Testo estratto
◇ ◇ ◇
Torneo sportivo paralizza [Video] Prepo a Perugia: residenti esasperati

Torneo sportivo paralizza [Video] Prepo a Perugia: residenti esasperati

Auto ovunque e accessi bloccati: “Non riusciamo a uscire”

Torneo sportivo paralizza – Forti disagi per i residenti di via della Quintana, nella zona di Prepo, a causa di un torneo di calcio amatoriale – Torneo della Pace – organizzato da settimane nell’area sportiva della FIGC. Lamentele e proteste sono state sollevate da chi vive nella strada, che nelle ultime giornate ha vissuto una situazione definita “invivibile”, tra parcheggi selvaggi, accessi bloccati e totale assenza di controlli.

La via, strada senza uscita e collocata sopra il vecchio campo sportivo, ospita strutture della Federazione Italiana Giuoco Calcio, dell’Associazione Italiana Arbitri e il campo Montemorcino. È qui che da oltre tre fine settimana si svolgono partite organizzate nell’ambito di un torneo dilettantistico, con una forte partecipazione di giovani giocatori (tutti di “colore” ma la sicora dice di non avere atteggiamento razzista ndr). L’iniziativa, regolarmente autorizzata secondo quanto riportato da un avviso affisso in loco, ha però sollevato una profonda tensione tra chi abita nell’area.

Torneo sportivo paralizza

Le criticità segnalate riguardano principalmente la gestione della viabilità e della sosta. In particolare, la parte terminale della strada – dove i residenti effettuano inversione per tornare verso l’uscita – sarebbe stata invasa da decine di veicoli in divieto. Auto in sosta vietata hanno bloccato il passaggio, compreso lo spazio destinato alle emergenze e alle ambulanze, rendendo impossibile il transito sia in entrata che in uscita.

Una residente ha raccontato, con tono esasperato, un episodio verificatosi in serata: tornando con il figlio alle 19:30, ha trovato occupato il proprio posto auto. Tentando di accedere al piazzale per cercare un responsabile dell’organizzazione, ha scoperto che una ventina di auto bloccavano completamente l’area. In quel momento, altri abitanti della via erano a loro volta impossibilitati a muoversi dalle rispettive abitazioni.
◇ ◇ ◇
(Righe tratte da una raccolta di dati)
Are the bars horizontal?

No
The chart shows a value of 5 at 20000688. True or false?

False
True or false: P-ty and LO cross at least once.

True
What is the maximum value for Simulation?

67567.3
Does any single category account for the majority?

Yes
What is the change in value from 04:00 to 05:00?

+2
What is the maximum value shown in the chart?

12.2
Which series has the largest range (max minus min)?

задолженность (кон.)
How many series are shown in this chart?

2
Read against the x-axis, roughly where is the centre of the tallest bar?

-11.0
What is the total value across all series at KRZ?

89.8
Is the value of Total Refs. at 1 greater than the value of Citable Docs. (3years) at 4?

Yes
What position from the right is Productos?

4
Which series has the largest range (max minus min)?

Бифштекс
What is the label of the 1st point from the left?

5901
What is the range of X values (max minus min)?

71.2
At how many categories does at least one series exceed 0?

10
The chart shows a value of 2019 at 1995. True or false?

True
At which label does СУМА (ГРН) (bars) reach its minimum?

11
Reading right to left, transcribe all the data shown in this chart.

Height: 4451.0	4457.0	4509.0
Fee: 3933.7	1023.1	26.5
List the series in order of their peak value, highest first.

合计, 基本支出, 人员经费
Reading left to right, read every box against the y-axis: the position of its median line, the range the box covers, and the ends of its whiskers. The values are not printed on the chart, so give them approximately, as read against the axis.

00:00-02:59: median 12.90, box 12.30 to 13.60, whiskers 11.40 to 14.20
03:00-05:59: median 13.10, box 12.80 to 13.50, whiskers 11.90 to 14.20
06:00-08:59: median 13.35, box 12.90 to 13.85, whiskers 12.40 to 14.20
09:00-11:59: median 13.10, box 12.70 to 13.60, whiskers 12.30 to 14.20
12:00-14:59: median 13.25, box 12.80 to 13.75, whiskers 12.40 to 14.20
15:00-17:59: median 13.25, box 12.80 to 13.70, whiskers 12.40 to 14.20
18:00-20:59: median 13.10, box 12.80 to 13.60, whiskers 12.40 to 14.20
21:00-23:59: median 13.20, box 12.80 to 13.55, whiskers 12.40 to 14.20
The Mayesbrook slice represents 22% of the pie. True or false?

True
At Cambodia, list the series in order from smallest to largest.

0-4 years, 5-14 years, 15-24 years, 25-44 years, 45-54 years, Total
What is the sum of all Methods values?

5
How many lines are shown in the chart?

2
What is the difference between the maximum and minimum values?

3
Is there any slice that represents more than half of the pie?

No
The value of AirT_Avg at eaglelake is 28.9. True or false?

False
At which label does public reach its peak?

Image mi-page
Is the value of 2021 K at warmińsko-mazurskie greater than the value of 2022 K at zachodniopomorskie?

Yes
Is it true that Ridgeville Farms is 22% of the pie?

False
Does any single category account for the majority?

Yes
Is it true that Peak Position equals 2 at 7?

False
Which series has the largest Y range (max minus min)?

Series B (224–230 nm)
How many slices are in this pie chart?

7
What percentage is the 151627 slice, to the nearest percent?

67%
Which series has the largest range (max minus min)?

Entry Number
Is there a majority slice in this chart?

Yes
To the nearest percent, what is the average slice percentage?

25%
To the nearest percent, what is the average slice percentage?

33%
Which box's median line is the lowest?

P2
◇ ◇ ◇
Informazioni sul compito
Riscrivi sotto forma di elenco il paragrafo dell'articolo sul torneo a Prepo che comincia con «Le criticità segnalate», conservandone i fatti principali. Le righe provengono da una fonte diversa dal testo.

Risposta
- Criticità principali: gestione della viabilità e della sosta.
- La parte terminale della strada, dove i residenti fanno inversione per tornare verso l'uscita, sarebbe stata invasa da decine di veicoli in divieto.
- Le auto in sosta vietata hanno bloccato il passaggio, compreso lo spazio per emergenze e ambulanze.
- Il transito è risultato impossibile sia in entrata sia in uscita.